[EXERCISE INPUT]
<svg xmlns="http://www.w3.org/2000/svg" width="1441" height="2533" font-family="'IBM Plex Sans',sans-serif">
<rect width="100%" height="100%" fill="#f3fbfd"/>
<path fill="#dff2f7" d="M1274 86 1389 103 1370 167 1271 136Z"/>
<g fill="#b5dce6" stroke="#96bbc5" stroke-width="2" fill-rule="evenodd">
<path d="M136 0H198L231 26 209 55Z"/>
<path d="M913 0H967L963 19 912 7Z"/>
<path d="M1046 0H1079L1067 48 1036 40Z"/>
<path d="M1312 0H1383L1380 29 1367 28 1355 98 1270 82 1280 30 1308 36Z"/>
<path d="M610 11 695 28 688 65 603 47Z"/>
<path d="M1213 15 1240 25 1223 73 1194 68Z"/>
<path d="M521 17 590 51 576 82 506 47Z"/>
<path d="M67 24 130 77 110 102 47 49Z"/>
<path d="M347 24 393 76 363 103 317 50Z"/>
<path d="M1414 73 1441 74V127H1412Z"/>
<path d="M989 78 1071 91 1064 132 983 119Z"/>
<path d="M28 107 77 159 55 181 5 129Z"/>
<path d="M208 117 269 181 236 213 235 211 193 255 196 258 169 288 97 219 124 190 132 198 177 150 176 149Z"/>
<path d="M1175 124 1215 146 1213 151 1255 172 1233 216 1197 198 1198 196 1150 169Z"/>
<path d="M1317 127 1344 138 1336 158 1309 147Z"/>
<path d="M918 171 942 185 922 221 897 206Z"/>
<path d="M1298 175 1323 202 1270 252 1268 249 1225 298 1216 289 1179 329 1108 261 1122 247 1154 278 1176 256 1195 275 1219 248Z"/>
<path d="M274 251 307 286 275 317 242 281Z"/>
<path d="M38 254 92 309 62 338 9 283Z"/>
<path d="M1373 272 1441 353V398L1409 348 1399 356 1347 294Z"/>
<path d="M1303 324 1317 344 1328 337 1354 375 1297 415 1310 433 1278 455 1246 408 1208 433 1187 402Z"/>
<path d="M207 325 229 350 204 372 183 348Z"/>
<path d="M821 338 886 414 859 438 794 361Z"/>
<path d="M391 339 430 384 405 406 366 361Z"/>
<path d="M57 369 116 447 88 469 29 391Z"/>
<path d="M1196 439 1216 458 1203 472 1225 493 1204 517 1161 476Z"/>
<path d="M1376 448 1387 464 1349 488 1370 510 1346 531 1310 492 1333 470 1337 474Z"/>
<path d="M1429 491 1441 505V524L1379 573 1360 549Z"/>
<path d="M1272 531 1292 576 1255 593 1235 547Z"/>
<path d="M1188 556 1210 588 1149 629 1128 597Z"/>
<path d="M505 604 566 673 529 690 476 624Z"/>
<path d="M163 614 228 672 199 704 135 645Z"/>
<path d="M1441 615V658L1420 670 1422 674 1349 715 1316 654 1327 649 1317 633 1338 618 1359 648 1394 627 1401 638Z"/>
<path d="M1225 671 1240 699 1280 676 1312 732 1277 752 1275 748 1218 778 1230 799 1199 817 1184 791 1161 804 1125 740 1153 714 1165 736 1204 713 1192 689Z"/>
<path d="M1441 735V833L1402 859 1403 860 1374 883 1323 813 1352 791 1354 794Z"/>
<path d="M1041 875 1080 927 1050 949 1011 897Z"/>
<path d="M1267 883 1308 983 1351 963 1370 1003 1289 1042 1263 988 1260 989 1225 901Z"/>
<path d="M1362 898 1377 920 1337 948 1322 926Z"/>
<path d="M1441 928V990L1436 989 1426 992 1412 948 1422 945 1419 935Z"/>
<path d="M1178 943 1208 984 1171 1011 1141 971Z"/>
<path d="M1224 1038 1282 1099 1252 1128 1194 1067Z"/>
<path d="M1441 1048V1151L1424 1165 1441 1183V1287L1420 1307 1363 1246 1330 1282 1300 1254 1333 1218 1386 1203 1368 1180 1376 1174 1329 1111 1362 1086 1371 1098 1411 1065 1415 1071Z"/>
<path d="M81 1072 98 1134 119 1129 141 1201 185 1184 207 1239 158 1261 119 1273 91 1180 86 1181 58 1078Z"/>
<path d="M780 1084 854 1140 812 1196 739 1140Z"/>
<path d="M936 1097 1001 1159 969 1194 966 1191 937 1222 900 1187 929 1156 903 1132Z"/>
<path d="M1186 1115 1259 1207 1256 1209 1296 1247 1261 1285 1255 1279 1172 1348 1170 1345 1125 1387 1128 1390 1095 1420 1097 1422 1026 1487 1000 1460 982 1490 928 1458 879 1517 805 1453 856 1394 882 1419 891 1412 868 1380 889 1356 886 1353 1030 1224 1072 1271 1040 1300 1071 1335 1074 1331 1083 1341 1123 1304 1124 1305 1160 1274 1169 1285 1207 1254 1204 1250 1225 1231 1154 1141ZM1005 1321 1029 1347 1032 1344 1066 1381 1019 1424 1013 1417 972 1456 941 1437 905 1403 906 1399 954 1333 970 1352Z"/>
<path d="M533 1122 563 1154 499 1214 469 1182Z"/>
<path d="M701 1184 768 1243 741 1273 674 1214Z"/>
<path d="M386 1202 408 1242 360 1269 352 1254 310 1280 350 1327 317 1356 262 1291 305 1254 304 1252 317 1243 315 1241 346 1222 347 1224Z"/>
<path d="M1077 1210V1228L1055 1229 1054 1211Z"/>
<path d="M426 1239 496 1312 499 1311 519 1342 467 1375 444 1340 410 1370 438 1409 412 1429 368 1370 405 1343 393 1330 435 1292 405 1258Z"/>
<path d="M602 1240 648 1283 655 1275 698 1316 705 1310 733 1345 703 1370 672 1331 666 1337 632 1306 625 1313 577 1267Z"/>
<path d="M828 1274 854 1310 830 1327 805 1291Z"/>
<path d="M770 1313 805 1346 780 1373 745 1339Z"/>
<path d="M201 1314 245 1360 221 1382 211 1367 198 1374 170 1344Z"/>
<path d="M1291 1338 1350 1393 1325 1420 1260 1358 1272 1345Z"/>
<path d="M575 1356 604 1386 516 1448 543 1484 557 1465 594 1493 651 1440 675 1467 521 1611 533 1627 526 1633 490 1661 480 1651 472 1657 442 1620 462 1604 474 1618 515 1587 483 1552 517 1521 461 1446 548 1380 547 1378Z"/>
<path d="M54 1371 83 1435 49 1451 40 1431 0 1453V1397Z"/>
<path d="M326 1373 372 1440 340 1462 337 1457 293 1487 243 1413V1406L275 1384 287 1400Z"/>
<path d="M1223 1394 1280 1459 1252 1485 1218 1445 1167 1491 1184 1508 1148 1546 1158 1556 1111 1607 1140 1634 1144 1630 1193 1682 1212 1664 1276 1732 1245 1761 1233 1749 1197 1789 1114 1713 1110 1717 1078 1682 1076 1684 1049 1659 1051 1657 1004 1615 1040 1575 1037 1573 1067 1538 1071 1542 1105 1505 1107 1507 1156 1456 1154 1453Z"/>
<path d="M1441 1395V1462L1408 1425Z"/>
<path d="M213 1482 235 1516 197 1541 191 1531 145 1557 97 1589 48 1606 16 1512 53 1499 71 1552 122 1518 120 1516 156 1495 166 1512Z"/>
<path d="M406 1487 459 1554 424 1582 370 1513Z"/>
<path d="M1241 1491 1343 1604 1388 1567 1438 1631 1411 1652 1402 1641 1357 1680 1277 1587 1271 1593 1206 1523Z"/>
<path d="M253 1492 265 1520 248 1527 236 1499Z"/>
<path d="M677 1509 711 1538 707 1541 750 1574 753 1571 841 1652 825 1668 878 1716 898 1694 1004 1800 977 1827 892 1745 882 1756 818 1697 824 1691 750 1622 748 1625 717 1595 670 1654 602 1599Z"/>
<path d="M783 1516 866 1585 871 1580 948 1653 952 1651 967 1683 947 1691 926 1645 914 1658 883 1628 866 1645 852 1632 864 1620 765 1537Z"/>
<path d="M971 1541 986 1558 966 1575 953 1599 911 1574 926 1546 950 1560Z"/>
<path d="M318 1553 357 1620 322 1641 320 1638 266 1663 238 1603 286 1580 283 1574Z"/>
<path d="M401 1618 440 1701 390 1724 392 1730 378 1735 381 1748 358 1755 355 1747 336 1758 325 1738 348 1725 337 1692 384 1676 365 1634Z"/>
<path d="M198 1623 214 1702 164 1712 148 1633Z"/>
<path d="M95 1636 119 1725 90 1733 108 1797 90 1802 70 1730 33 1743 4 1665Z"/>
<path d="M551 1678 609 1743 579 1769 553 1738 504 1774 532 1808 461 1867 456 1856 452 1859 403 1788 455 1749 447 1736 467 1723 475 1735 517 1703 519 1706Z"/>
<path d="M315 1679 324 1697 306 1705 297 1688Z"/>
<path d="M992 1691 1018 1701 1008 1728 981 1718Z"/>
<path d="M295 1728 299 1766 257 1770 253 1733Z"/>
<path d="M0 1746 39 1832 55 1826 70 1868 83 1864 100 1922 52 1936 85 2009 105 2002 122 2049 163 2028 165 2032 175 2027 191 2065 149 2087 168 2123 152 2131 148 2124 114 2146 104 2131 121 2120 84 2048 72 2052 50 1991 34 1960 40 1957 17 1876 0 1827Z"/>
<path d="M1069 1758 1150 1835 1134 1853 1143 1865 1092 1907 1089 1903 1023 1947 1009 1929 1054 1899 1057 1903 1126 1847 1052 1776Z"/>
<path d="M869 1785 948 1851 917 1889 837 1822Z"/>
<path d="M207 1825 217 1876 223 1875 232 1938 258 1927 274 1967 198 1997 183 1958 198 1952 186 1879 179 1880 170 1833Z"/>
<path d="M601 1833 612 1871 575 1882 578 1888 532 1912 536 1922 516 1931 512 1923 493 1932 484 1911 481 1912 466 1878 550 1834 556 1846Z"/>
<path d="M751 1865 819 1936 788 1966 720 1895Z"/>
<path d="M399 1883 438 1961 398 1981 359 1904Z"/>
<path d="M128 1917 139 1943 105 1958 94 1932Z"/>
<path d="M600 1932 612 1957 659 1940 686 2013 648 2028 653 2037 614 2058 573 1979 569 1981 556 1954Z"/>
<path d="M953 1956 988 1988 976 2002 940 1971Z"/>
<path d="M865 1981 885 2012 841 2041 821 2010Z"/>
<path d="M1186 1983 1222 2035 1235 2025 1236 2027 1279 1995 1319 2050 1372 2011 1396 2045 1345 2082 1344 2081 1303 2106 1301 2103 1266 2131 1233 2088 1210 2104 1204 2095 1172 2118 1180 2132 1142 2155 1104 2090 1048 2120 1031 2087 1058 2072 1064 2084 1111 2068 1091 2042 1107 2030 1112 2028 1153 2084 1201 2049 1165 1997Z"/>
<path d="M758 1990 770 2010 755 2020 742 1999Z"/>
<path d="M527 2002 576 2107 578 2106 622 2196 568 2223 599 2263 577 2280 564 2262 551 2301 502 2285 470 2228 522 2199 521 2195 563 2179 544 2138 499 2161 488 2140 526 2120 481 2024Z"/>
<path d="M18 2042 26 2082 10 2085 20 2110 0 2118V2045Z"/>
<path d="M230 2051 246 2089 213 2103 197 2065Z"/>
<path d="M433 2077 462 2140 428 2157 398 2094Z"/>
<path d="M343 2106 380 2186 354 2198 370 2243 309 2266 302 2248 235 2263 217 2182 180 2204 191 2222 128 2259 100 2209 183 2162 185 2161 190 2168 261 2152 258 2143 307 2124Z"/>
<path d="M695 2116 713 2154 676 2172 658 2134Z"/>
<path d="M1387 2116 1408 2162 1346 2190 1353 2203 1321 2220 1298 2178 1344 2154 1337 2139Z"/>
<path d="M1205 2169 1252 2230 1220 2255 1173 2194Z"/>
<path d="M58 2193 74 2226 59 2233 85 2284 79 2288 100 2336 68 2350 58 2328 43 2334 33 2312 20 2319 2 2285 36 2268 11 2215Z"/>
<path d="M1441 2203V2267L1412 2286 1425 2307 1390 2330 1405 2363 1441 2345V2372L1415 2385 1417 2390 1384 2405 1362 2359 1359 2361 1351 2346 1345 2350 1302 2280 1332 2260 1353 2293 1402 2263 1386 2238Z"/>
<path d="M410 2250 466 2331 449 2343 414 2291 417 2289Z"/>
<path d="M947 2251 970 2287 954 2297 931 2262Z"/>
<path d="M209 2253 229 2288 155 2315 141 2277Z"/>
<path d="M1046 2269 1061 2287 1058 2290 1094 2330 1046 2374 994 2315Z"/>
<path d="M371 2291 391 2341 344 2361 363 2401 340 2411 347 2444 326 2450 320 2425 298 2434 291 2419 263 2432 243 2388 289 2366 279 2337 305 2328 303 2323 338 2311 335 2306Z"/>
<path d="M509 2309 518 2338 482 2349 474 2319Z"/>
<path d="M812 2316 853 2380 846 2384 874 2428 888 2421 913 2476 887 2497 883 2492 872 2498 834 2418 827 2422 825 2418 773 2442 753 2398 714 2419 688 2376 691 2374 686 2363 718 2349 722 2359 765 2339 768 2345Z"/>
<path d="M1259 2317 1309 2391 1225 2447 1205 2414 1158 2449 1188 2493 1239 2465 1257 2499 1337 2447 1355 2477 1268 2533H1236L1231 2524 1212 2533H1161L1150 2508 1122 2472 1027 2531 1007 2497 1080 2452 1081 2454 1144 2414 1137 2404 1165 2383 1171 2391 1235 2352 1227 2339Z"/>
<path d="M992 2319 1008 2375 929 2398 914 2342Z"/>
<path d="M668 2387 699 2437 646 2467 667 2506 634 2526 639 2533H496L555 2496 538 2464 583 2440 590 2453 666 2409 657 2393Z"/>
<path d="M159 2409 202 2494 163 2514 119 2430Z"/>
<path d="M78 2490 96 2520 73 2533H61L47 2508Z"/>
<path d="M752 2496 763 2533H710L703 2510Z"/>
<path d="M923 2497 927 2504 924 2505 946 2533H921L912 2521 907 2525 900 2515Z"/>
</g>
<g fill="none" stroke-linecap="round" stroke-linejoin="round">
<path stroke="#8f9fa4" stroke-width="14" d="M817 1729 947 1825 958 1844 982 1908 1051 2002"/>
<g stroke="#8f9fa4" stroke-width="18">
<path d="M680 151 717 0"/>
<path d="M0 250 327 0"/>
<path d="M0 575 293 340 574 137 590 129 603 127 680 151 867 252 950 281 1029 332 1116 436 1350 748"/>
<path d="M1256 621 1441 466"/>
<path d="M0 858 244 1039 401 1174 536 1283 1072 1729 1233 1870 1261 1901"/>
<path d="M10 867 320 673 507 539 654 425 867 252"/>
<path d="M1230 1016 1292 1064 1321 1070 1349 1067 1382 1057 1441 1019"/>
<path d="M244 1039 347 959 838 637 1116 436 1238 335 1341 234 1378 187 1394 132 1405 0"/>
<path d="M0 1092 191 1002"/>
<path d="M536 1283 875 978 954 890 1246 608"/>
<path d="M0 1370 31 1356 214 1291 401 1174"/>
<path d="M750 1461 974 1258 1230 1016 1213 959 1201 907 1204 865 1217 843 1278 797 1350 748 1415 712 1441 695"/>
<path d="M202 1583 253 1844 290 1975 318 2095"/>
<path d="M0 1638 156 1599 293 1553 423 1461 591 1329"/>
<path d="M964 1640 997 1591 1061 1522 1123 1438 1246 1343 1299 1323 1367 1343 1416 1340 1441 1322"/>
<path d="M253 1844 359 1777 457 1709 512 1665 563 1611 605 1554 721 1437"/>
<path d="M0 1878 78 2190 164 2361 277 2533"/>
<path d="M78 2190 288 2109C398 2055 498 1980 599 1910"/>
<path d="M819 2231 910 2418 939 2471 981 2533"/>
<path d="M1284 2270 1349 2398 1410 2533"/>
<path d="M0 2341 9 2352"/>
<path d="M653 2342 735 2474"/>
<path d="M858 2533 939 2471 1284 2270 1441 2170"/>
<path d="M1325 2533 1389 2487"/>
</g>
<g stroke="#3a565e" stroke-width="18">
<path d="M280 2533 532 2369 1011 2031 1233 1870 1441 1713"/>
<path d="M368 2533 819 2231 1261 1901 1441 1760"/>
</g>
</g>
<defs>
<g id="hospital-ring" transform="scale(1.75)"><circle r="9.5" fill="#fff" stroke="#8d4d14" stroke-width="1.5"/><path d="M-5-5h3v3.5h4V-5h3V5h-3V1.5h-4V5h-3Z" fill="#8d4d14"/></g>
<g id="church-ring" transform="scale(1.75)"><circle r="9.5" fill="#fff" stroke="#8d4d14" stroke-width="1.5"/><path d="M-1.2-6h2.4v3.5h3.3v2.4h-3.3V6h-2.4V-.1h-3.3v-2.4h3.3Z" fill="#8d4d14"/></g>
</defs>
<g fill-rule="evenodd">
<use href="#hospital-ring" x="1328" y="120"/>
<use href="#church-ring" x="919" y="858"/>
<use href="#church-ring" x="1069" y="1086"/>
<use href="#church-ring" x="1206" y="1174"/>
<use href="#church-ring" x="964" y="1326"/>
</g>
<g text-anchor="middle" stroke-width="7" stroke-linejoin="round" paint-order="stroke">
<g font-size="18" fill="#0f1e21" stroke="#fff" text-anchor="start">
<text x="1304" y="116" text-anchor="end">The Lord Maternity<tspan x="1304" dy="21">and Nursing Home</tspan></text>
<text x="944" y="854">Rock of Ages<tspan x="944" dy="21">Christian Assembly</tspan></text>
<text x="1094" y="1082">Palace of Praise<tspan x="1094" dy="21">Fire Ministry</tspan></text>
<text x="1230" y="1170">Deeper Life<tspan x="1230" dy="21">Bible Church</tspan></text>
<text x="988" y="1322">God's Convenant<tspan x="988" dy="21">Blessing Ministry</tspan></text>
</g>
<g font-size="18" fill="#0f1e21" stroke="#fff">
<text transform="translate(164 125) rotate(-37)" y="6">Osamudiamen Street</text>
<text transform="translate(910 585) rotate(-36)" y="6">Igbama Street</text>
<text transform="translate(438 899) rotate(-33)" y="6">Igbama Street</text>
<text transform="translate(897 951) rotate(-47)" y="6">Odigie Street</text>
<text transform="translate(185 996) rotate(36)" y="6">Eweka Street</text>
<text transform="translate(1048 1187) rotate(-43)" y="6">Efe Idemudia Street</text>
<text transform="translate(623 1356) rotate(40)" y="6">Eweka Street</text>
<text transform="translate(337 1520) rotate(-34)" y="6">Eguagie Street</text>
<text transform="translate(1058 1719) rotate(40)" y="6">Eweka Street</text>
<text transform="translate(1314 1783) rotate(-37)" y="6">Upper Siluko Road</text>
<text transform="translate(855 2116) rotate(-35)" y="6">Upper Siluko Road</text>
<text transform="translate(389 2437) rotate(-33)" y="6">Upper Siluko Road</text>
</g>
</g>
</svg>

[YOUR GOAL] Say how many lines of the material hold the string "hospital", giving the number alone.

[EXERCISE OUTPUT] 2